Aí vai pró Zé: vê lá se fazes umas m******* agora, porque até agora não fizeste nada a não ser soprares "paleio" barato!
Um Nobel da Paz é um homem com nobreza e até agora ainda a não te vimos.
E lembra-te ó Zé que Timor não é uma horta e tu o hortelão que a trata e o dono dela!
Zé Granjola

Margarida said...

A cada conto acrescentam um ponto. Agora para a MetroTV a crise começou “com uma luta entre soldados e polícias que tentaram impedir a entrada deles na cidade” e o estupor coitado “tentou ultrapassar o problema” para vir a ser acusado de ser “o cérebro da rebelião”.

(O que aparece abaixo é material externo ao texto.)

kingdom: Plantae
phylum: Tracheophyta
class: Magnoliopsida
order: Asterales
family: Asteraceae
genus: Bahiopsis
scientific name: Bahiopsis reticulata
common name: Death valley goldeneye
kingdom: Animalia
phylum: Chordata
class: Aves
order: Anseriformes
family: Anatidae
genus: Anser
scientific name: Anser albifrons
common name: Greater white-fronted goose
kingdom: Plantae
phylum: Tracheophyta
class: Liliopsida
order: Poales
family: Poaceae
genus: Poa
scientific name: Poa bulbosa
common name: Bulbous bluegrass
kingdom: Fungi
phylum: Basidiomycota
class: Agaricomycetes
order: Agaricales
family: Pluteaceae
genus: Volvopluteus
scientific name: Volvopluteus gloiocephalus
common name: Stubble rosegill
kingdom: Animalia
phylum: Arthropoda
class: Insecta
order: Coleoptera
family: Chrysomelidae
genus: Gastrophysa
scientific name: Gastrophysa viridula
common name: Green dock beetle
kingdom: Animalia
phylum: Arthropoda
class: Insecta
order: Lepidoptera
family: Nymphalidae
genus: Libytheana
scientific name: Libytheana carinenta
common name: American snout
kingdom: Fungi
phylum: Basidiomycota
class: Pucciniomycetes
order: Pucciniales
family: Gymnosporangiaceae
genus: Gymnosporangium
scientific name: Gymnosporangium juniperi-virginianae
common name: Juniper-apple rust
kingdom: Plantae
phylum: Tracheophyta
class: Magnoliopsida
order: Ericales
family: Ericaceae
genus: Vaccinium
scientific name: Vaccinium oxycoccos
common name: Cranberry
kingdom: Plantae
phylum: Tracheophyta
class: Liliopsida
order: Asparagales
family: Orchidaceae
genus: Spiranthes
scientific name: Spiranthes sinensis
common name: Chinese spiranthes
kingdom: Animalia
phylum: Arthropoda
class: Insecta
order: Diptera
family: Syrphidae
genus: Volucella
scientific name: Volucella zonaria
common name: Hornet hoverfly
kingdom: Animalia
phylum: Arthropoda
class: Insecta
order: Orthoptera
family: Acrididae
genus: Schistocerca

Mas o dito “cérebro” afinal nem percebe porque lhe chamam “fugitivo”. De repente o “cérebro” ficou amnésico. Esqueceu-se quando em 3 de Maio do ano passado fugiu de Díli (quando se lembrou que não tinha o papelinho), esqueceu-se depois que em 30 de Agosto fugiu da prisão de Bécora; e tornou-se a esquecer quando em Março fugiu de Same e dos seus cinco camaradas mortos.

E a amnésia chega ao ponto de se esquecer que tanto ele como o RH e o XG estão ao serviço dos Australianos, quando os acusa de tentarem reintroduzir o “comunismo” em TL e nem muitos dias depois de ter visto o RH a votar com o Cristo na pança. E até se esqueceu que na semana passada jurava que era a Fretilin que o queria morto.

E lembrar-me eu das visitas que teve do RH como MNE, Ministro da Defesa e PM, e das vezes que foi recebido pelo XG, e dos encontros com o Embaixador dos USA, Ian Martin, Comandantes das tropas Australianas, Representantes do Secretário-Geral, Longuinhos, Bispos, padres, e sei lá mais quem!

E das reportagens do Micael do Expresso que por lá andou a mando do Balsemão para transformar em "herói" este estupor.

Anonymous said...

O feitico voltou-se contra o feiticeiro e aquilo que parecia fava contadas agora sao ossos duros de roer. O alfredo nao e heroi de nada nem de ninguem e somente um peao que se deixou papar pelo bispo rainha e rei. Agora so lhe resta esperar pela sua sentenca e aguardar serenamente pelo veredicto das suas aventuras e devaneios.